Raised in the Filipino kitchen through her cultured childhood, Yana’s next steps reconcile her education, her early career, and her passion for communicating the stories and dishes that sustained her upbringing.
“I had a major car accident when I was 23, and that got me thinking that if I had died, what would have been my legacy, what would have been my impact on people? So I switched gears and went back to school to study architecture, and I was in the design industry for about 7 years, designing kitchens and baths and furniture designs, eventually moving to New York where I was moonlighting for a blog. They gave me all the food assignments, and I realized after attending a few pop-up dinners that a lot of them lacked a genuine sense of culture. I felt that there was an opportunity to do Filipino food in a way that for me was truly in the style of ‘Home,’” she says.

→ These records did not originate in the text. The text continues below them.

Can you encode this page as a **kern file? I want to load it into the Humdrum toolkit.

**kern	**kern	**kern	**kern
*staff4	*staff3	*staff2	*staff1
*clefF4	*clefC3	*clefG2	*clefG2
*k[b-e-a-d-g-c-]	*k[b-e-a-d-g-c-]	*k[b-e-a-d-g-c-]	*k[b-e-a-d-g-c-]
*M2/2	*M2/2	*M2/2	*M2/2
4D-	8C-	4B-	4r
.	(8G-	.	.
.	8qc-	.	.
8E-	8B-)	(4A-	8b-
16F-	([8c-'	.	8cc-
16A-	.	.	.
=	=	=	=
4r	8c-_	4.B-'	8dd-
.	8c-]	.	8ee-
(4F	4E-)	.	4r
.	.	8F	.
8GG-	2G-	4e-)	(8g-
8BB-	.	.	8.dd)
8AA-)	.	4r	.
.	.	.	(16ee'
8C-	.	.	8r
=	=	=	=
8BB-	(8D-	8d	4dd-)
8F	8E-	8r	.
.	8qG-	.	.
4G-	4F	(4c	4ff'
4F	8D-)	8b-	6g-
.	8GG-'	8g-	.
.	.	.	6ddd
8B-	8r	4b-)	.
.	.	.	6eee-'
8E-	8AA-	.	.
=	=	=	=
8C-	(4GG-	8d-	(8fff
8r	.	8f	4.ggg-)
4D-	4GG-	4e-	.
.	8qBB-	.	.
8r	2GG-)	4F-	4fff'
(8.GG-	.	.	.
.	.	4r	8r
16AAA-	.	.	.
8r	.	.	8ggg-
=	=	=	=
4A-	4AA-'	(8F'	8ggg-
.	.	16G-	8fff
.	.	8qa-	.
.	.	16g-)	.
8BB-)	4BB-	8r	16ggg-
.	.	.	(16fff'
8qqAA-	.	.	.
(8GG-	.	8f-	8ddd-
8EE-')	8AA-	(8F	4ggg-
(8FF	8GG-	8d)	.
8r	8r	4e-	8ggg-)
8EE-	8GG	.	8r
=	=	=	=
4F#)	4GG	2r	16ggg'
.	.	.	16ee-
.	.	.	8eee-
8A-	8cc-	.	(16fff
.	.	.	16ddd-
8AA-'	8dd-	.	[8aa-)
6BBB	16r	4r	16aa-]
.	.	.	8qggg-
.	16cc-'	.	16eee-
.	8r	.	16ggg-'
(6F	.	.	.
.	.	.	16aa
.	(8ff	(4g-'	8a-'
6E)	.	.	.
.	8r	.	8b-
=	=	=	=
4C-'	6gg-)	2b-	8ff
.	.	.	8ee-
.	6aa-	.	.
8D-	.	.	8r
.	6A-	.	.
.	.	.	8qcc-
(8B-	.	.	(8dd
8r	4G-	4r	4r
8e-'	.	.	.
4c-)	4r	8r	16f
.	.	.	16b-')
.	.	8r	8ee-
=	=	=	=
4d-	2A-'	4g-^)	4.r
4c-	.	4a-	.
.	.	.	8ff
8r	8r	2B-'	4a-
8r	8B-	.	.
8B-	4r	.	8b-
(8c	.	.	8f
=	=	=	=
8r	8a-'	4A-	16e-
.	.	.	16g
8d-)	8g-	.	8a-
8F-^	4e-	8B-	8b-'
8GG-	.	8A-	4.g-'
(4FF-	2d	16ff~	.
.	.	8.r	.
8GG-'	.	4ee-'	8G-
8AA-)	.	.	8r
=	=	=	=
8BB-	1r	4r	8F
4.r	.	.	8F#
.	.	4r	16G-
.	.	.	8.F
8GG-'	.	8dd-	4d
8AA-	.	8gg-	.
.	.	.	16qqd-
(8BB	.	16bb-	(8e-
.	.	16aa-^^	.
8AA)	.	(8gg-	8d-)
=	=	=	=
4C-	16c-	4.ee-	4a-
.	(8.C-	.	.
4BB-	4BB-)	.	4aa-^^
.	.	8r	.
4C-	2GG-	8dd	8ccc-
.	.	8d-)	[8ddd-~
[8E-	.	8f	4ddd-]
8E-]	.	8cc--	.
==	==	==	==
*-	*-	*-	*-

For Yana, the sense of ‘home’ constitutes a critical aspect of both the Salo Series project and her approach to food as a philosophy, espoused in her recently published Kamayan cookbook, No Forks Given. It’s a straightforward approach to cooking that stresses nourishing the spirits of the people around the table, as well as the pleasing their palates.
“I see food as a way to express your identity and who you are. There is no hard definition of what Filipino food is – each person who cooks Filipino food is part of the tapestry of what Filipino food is. Together, we make this bigger picture that’s so diverse and so beautiful,” she says.
Girded by a strong sense of community, the Salo Series project stands for much more than tasty, authentic Filipino food, presenting each dish as a site of interaction with the journey of a chef – and the histories that built her skills, passions, and perspectives.
“Filipinos have been in the Bay Area for so long, but we haven’t been able to fully express our heritage. And I am glad that SOMA Pilipinas is helping bring that to the forefront and highlight not just Filipino-Americans in SF, but the longstanding connections we have as a people across the diaspora as well as The Philippines.”